■ WHAT IS REQUIRED
Locate every line in the records below that contains the word "radius", matching case exactly, and copy each of those lines.

(Dataset excerpt)
>> Begin

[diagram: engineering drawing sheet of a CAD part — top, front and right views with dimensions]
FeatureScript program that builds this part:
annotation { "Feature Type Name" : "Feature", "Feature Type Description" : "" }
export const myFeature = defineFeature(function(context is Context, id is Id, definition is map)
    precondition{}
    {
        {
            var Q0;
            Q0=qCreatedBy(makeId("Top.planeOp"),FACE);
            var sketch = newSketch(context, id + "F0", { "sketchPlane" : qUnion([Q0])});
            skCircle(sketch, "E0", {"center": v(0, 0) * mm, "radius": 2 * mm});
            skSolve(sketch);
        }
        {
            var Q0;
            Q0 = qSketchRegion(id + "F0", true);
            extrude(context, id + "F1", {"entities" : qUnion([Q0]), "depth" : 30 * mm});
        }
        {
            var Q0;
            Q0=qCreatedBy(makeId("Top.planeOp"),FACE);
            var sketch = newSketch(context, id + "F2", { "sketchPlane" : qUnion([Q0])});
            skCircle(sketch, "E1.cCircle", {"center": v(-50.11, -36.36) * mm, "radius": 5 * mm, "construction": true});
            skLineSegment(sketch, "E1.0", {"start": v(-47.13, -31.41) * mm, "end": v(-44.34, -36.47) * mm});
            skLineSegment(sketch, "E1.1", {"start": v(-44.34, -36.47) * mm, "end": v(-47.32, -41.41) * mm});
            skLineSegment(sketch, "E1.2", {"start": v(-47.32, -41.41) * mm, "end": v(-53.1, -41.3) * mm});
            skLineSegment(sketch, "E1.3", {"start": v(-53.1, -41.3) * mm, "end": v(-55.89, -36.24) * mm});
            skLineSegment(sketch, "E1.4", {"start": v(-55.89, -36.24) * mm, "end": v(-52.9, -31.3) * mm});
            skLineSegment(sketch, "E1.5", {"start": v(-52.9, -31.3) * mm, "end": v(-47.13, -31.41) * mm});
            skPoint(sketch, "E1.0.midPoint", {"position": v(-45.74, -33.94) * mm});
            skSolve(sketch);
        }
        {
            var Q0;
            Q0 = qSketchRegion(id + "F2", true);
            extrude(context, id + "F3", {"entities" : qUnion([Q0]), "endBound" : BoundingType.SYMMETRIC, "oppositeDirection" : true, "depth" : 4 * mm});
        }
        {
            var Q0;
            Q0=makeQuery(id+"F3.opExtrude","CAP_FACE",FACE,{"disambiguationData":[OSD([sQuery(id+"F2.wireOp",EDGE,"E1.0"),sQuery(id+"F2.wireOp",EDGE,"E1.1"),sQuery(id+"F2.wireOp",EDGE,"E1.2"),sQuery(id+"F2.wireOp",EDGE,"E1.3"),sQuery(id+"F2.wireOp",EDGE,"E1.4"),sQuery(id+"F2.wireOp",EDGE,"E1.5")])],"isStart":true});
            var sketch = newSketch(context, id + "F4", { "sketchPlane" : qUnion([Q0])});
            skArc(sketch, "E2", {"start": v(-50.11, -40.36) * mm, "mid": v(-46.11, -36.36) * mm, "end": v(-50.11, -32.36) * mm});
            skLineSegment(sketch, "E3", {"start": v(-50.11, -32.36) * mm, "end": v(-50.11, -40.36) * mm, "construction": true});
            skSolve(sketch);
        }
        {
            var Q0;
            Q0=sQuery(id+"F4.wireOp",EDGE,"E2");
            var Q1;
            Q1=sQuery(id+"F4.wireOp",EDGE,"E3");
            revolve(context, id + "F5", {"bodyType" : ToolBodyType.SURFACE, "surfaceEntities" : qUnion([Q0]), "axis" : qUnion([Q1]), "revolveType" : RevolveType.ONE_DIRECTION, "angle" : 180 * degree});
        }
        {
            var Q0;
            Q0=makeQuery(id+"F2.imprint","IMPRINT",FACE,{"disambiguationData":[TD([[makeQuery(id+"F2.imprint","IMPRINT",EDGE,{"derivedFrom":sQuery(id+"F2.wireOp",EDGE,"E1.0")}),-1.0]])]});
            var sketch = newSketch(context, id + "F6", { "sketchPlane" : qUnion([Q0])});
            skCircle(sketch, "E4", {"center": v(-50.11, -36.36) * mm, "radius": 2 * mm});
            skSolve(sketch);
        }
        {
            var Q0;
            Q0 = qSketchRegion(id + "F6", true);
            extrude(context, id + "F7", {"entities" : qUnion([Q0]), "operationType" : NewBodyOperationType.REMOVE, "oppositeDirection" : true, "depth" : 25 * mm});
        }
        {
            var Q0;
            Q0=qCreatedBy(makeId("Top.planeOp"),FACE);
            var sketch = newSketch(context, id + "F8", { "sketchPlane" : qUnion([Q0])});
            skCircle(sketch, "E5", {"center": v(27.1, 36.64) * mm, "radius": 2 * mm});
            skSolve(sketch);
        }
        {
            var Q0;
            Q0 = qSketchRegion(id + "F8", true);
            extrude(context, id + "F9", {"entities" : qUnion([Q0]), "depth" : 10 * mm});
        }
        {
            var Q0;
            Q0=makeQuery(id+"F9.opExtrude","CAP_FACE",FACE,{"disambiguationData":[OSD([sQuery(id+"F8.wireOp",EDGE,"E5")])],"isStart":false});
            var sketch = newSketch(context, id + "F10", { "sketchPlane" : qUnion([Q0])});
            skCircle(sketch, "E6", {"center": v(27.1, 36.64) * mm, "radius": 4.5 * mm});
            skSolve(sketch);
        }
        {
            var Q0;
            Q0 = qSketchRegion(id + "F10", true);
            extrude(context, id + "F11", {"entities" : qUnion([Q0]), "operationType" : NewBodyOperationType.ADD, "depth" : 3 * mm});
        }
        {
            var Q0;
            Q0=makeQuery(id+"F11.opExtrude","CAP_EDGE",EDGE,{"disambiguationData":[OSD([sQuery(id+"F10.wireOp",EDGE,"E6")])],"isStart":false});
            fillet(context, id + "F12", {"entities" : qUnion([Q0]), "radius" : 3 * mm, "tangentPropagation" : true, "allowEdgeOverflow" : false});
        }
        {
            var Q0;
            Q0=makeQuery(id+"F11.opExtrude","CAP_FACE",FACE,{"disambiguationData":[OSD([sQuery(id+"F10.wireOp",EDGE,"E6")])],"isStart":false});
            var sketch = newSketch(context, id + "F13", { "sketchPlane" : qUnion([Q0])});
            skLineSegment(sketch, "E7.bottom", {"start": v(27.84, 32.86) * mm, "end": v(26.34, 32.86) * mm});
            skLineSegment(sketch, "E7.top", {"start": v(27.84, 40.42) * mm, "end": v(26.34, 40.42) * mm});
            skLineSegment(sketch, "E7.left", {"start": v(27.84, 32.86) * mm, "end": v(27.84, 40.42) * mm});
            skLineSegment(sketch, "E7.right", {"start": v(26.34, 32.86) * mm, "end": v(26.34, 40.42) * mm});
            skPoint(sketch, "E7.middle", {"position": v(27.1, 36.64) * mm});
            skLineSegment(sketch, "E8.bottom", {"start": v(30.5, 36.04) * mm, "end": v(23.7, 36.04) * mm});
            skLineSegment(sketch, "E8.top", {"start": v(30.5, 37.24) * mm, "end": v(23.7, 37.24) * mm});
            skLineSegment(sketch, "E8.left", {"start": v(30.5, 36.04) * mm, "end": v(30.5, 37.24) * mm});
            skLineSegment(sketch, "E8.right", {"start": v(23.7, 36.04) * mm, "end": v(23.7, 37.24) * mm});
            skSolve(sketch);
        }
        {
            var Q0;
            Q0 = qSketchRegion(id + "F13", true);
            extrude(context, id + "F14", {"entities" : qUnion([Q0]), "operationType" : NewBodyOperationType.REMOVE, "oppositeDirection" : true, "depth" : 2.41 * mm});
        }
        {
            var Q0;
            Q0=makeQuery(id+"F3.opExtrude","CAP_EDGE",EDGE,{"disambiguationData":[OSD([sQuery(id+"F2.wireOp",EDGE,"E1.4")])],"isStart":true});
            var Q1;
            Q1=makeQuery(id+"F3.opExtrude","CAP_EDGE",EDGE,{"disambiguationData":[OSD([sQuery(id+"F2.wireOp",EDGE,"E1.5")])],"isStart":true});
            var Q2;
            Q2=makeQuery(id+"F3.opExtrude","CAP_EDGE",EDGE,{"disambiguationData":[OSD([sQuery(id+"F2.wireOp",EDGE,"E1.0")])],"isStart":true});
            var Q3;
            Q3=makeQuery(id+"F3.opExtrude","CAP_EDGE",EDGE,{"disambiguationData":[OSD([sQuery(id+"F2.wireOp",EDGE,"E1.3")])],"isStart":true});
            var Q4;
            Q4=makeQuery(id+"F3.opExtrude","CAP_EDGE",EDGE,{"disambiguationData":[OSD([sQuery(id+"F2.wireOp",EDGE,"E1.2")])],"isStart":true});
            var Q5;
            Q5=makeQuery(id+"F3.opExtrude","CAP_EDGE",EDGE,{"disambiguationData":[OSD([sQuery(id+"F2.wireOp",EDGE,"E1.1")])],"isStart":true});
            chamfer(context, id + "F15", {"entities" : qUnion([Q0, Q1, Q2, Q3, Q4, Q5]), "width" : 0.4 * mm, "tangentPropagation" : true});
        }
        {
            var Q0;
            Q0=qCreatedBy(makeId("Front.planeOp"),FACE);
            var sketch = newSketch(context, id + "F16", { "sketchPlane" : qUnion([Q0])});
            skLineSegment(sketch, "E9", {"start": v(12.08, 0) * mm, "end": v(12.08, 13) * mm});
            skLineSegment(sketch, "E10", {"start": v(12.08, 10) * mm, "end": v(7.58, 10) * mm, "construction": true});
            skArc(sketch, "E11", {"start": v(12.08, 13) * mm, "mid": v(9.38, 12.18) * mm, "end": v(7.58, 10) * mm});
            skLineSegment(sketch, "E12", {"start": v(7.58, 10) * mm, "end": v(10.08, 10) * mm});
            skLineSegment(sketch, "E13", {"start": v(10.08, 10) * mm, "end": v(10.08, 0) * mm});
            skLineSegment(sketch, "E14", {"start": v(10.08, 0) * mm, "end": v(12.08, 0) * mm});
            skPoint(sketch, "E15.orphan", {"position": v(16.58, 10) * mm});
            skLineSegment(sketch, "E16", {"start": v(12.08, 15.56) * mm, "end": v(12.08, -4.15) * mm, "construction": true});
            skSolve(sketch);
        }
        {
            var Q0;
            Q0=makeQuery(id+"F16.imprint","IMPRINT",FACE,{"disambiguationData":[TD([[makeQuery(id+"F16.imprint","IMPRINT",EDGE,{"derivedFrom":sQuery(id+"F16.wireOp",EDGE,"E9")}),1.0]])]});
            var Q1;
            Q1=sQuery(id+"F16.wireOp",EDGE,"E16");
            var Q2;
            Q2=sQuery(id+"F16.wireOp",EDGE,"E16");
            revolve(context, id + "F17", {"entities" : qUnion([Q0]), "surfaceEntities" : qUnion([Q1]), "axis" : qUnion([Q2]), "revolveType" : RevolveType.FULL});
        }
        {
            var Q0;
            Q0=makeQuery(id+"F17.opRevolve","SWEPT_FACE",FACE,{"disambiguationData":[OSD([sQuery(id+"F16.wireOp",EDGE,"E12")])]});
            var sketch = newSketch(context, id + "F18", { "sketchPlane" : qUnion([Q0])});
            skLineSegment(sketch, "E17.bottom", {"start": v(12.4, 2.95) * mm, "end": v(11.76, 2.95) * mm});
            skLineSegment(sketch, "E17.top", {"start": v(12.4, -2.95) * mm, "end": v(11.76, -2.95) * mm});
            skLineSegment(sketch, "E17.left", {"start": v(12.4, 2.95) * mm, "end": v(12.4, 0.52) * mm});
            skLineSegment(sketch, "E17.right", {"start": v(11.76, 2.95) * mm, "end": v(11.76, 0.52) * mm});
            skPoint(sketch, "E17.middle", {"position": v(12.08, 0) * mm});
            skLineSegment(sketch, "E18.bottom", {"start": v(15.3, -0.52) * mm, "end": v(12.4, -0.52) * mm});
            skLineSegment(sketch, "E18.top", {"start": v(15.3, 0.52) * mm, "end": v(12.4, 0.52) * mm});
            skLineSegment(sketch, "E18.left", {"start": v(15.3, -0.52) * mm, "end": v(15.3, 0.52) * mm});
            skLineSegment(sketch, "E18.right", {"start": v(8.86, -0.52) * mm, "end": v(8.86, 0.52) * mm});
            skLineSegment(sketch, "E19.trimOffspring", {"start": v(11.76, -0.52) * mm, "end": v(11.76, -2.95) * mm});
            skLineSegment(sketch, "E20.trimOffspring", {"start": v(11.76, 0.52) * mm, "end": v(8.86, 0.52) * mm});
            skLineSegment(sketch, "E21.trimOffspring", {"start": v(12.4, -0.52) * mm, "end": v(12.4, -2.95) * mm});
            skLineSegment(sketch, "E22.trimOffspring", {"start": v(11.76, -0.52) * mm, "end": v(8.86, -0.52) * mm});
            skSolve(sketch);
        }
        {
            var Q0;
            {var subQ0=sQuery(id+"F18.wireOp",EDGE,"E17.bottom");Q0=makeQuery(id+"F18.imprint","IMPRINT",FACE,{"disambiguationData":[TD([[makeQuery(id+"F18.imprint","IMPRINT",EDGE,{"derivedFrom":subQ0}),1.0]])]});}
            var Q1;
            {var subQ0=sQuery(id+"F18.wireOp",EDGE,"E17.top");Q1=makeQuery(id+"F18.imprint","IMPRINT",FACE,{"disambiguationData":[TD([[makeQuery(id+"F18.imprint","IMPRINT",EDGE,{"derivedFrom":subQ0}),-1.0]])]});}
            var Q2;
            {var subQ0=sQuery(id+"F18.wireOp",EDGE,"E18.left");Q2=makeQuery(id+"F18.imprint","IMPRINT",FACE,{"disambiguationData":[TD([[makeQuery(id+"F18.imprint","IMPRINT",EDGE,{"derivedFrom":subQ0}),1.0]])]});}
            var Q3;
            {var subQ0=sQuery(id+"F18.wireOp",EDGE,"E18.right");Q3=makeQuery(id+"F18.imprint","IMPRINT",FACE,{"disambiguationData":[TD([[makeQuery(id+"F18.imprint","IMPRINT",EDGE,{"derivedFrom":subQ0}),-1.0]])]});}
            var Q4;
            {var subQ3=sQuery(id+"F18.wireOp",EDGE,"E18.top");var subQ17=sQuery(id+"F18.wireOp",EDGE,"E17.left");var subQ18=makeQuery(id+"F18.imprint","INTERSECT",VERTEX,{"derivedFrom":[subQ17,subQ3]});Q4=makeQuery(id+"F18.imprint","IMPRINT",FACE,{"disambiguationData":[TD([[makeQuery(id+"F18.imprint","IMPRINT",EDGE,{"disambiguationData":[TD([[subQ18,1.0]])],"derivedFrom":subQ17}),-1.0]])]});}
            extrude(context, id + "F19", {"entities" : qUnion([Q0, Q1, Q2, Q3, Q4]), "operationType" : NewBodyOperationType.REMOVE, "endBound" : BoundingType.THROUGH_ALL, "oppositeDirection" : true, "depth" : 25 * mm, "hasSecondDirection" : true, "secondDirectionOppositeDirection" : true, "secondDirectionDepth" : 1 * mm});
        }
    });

>> End

■ SOLUTION TO THE PROBLEM
            skCircle(sketch, "E0", {"center": v(0, 0) * mm, "radius": 2 * mm});
            skCircle(sketch, "E1.cCircle", {"center": v(-50.11, -36.36) * mm, "radius": 5 * mm, "construction": true});
            skCircle(sketch, "E4", {"center": v(-50.11, -36.36) * mm, "radius": 2 * mm});
            skCircle(sketch, "E5", {"center": v(27.1, 36.64) * mm, "radius": 2 * mm});
            skCircle(sketch, "E6", {"center": v(27.1, 36.64) * mm, "radius": 4.5 * mm});
            fillet(context, id + "F12", {"entities" : qUnion([Q0]), "radius" : 3 * mm, "tangentPropagation" : true, "allowEdgeOverflow" : false});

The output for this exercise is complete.